His son was in Friends Academy and only 7 years old, a year younger than most of his teammates but he already seemed to be a serious athlete. Nitin told me he liked the idea of providing his son with a challenging environment where he would not be the best on the team and also that he liked exposing his son to the diversity found at this baseball club.

The other dad was Brian Ferdinand, a real estate developer and his son also goes to Friends Academy and lives in Muttontown. And all this time I thought that baseball was a blue collar sport. Maybe not so much.

We began talking about the investment of time and money it takes to keep his children in all these three-season sports. Brian told me that his son plays in two basketball leagues, a lacrosse league, a travel baseball team and a football league. If you add up the costs it’s formidable.

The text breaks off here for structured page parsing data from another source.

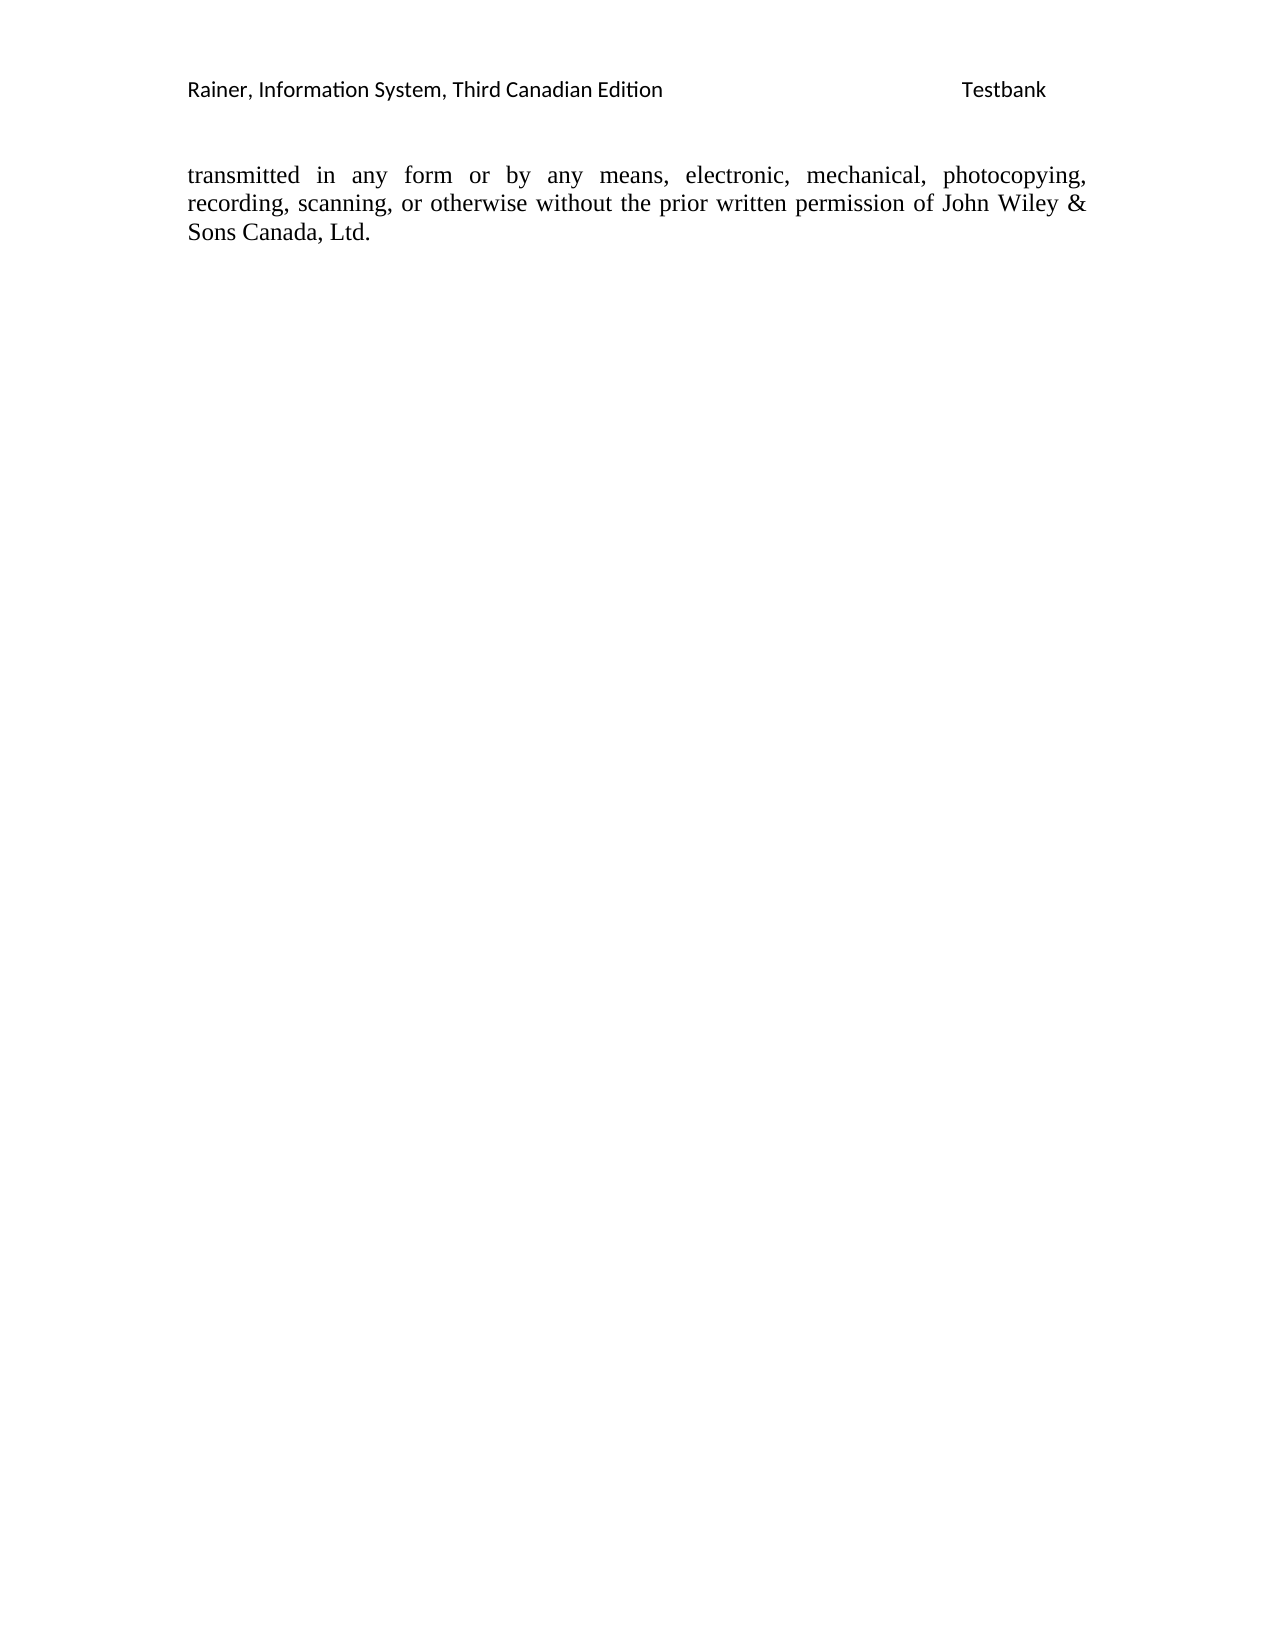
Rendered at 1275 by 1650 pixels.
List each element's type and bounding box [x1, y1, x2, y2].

text [187, 160, 1087, 246]
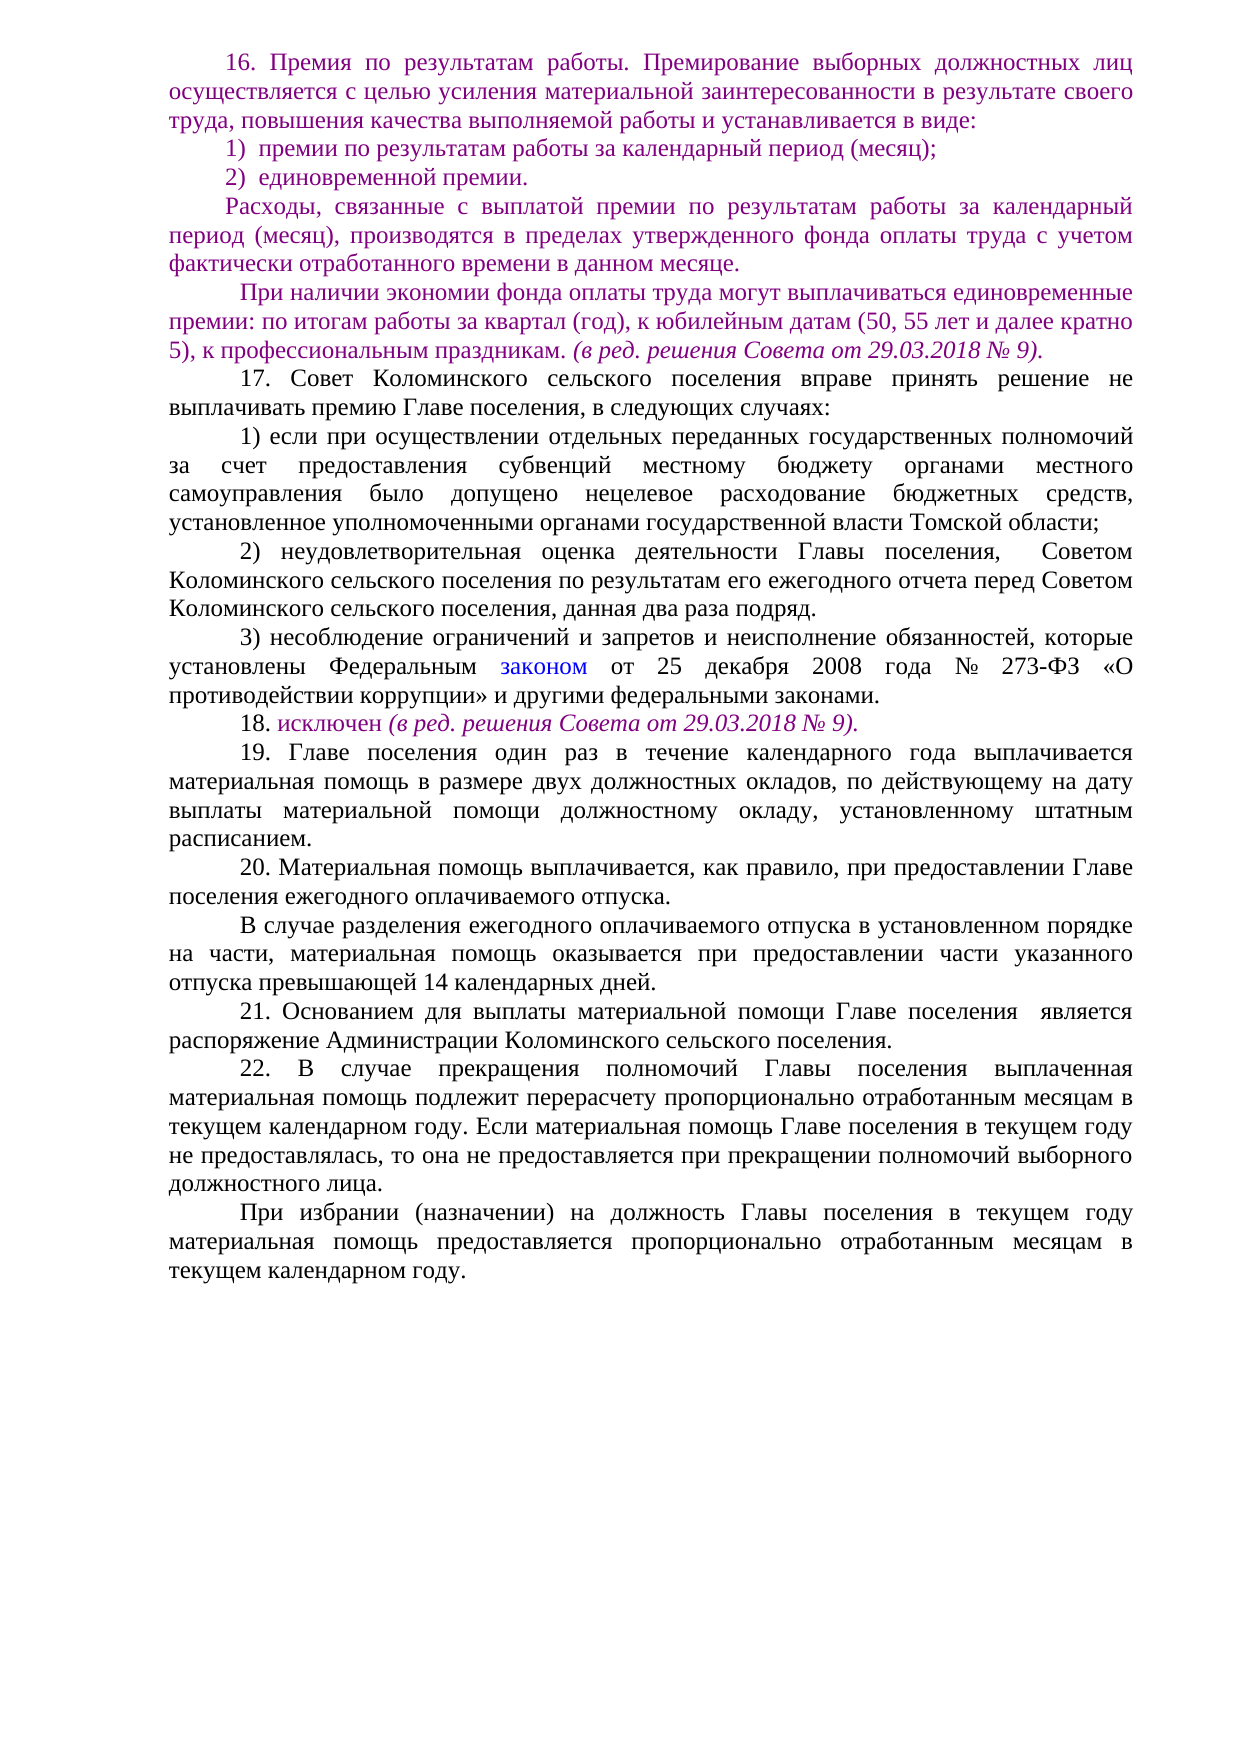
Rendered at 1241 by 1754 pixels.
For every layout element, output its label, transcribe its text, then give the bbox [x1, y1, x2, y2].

text При наличии экономии фонда оплаты труда могут выплачиваться единовременные премии: по итогам работы за квартал (год), к юбилейным датам (50, 55 лет и далее кратно 5), к профессиональным праздникам. (в ред. решения Совета от 29.03.2018 № 9). [169, 277, 1134, 363]
text 1) премии по результатам работы за календарный период (месяц); [169, 133, 1134, 162]
text 18. исключен (в ред. решения Совета от 29.03.2018 № 9). [169, 708, 1134, 737]
text В случае разделения ежегодного оплачиваемого отпуска в установленном порядке на части, материальная помощь оказывается при предоставлении части указанного отпуска превышающей 14 календарных дней. [169, 910, 1134, 996]
text 3) несоблюдение ограничений и запретов и неисполнение обязанностей, которые установлены Федеральным законом от 25 декабря 2008 года № 273-ФЗ «О противодействии коррупции» и другими федеральными законами. [169, 622, 1134, 708]
text 1) если при осуществлении отдельных переданных государственных полномочий за счет предоставления субвенций местному бюджету органами местного самоуправления было допущено нецелевое расходование бюджетных средств, установленное уполномоченными органами государственной власти Томской области; [169, 421, 1134, 536]
text 21. Основанием для выплаты материальной помощи Главе поселения является распоряжение Администрации Коломинского сельского поселения. [169, 996, 1134, 1053]
text Расходы, связанные с выплатой премии по результатам работы за календарный период (месяц), производятся в пределах утвержденного фонда оплаты труда с учетом фактически отработанного времени в данном месяце. [169, 191, 1134, 277]
text 19. Главе поселения один раз в течение календарного года выплачивается материальная помощь в размере двух должностных окладов, по действующему на дату выплаты материальной помощи должностному окладу, установленному штатным расписанием. [169, 737, 1134, 852]
text 16. Премия по результатам работы. Премирование выборных должностных лиц осуществляется с целью усиления материальной заинтересованности в результате своего труда, повышения качества выполняемой работы и устанавливается в виде: [169, 47, 1134, 133]
text 2) неудовлетворительная оценка деятельности Главы поселения, Советом Коломинского сельского поселения по результатам его ежегодного отчета перед Советом Коломинского сельского поселения, данная два раза подряд. [169, 536, 1134, 622]
text 22. В случае прекращения полномочий Главы поселения выплаченная материальная помощь подлежит перерасчету пропорционально отработанным месяцам в текущем календарном году. Если материальная помощь Главе поселения в текущем году не предоставлялась, то она не предоставляется при прекращении полномочий выборного должностного лица. [169, 1053, 1134, 1197]
text При избрании (назначении) на должность Главы поселения в текущем году материальная помощь предоставляется пропорционально отработанным месяцам в текущем календарном году. [169, 1197, 1134, 1283]
text 17. Совет Коломинского сельского поселения вправе принять решение не выплачивать премию Главе поселения, в следующих случаях: [169, 363, 1134, 421]
text 2) единовременной премии. [169, 162, 1134, 191]
text 20. Материальная помощь выплачивается, как правило, при предоставлении Главе поселения ежегодного оплачиваемого отпуска. [169, 852, 1134, 910]
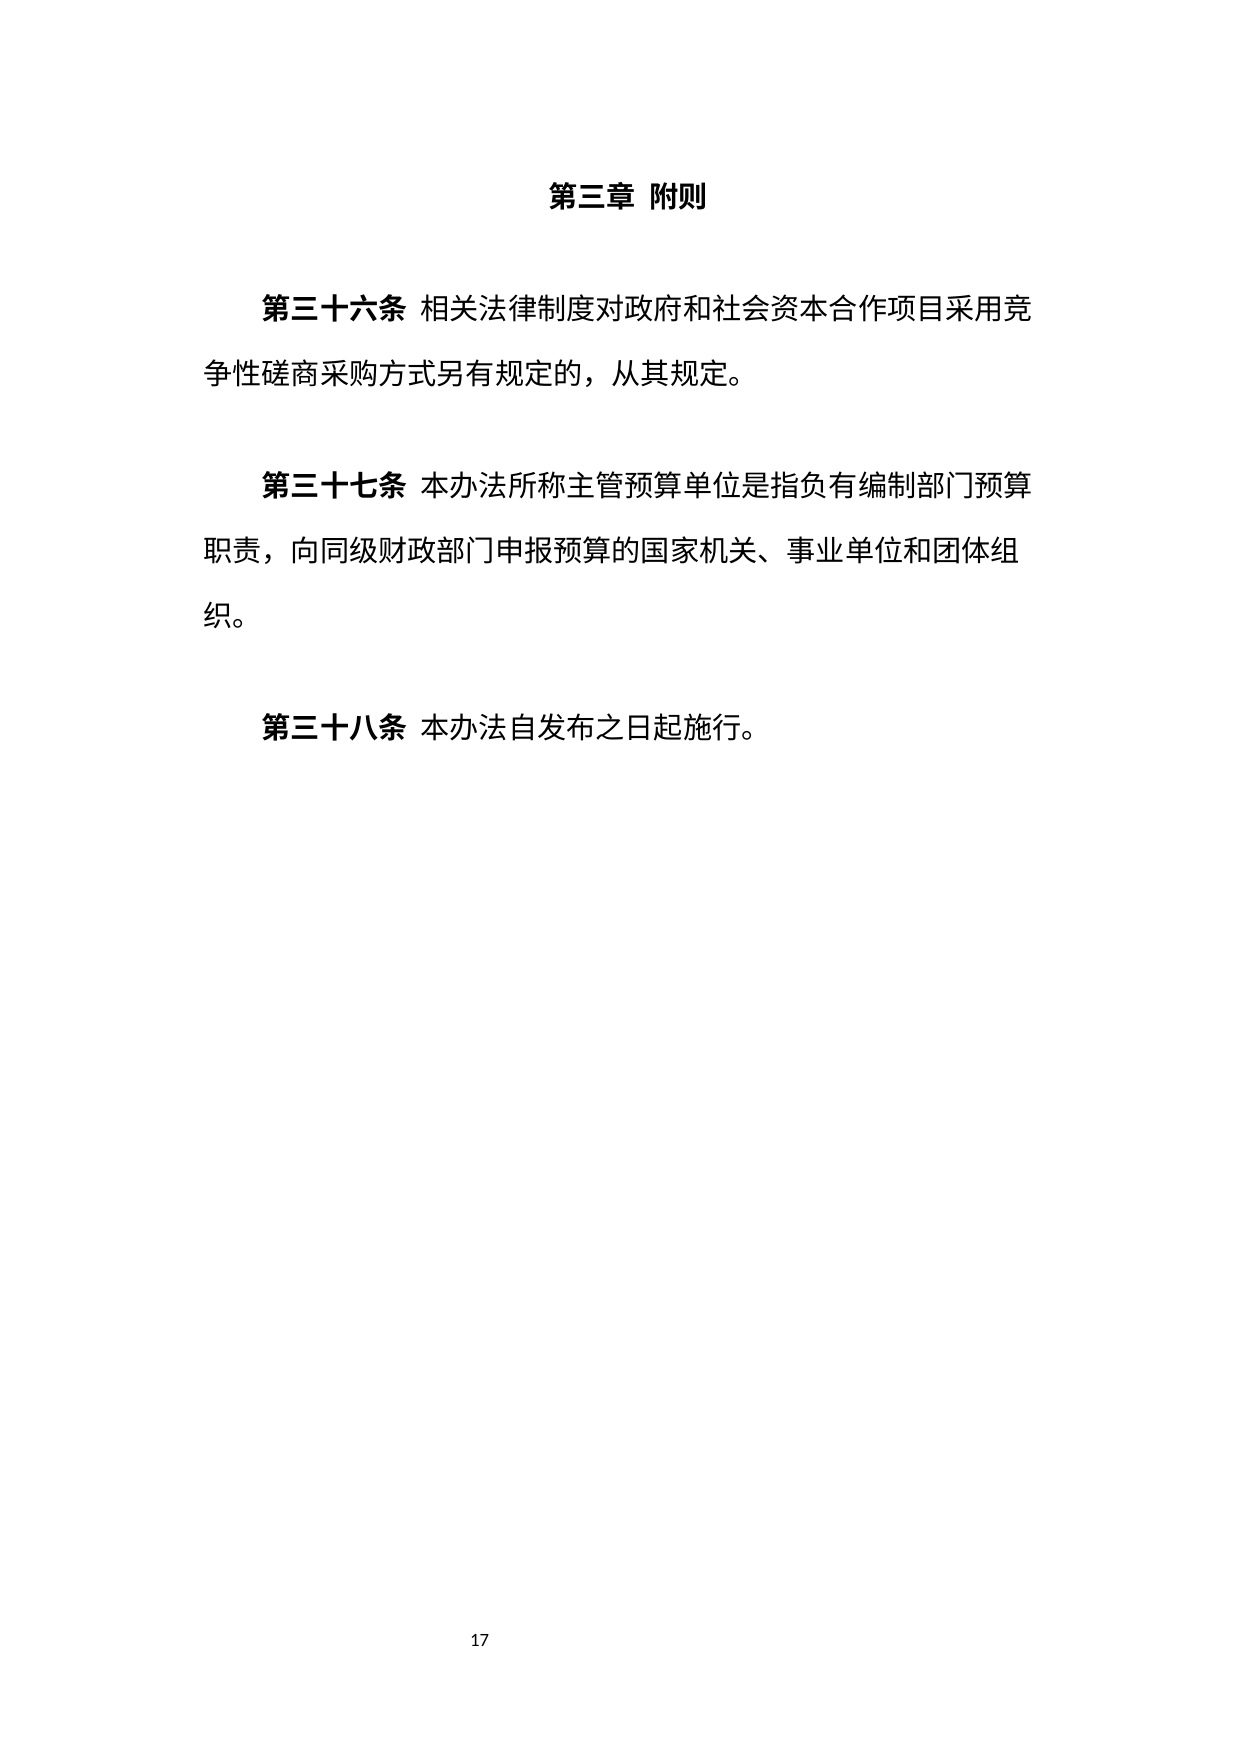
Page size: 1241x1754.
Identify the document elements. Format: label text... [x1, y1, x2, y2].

text 第三章 附则 [203, 162, 1053, 227]
text 第三十八条 本办法自发布之日起施行。 [203, 693, 1053, 758]
text 第三十六条 相关法律制度对政府和社会资本合作项目采用竞争性磋商采购方式另有规定的，从其规定。 [203, 274, 1053, 404]
text 第三十七条 本办法所称主管预算单位是指负有编制部门预算职责，向同级财政部门申报预算的国家机关、事业单位和团体组织。 [203, 451, 1053, 646]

The next question, of course, is why bother. Both Nitin and Brian outlined the very good reasons for all the investment.

They said they felt it taught discipline, the realization that to achieve anything takes hard work, and that sport teaches one to cope with failure. Serious sports involvement also places their kids on a winning track which involves fitness, good nutrition and socializing rather than video game playing, overeating or drug use. I could not have put it better.

Baseball has a long history. In 1888 Harvard educated Ernest Thayer wrote the poem “Casey at the Bat” about the sad day in Mudville when mighty Casey did strike out. Baseball also inspired the song, “Take Me Out to the Ball Game” in 1908, which is actually about a girl named Katie Casey that insists her boyfriend take her out to the ball game for some peanuts and Cracker Jacks.

That song is still played in nearly every professional ballpark during the 7th inning stretch.

We live in post-modern times with too much information, too much speed, too much confusion and too much fear.

Baseball provides wonderful slow moving rituals that unfold under the summer sun. The stability and the history of baseball will always be a great comfort to every boy, every girl and every parent in America so halleluiah to Baseball Plus and to Anthony Morales for fighting the good fight and providing a safe place for this American game to thrive.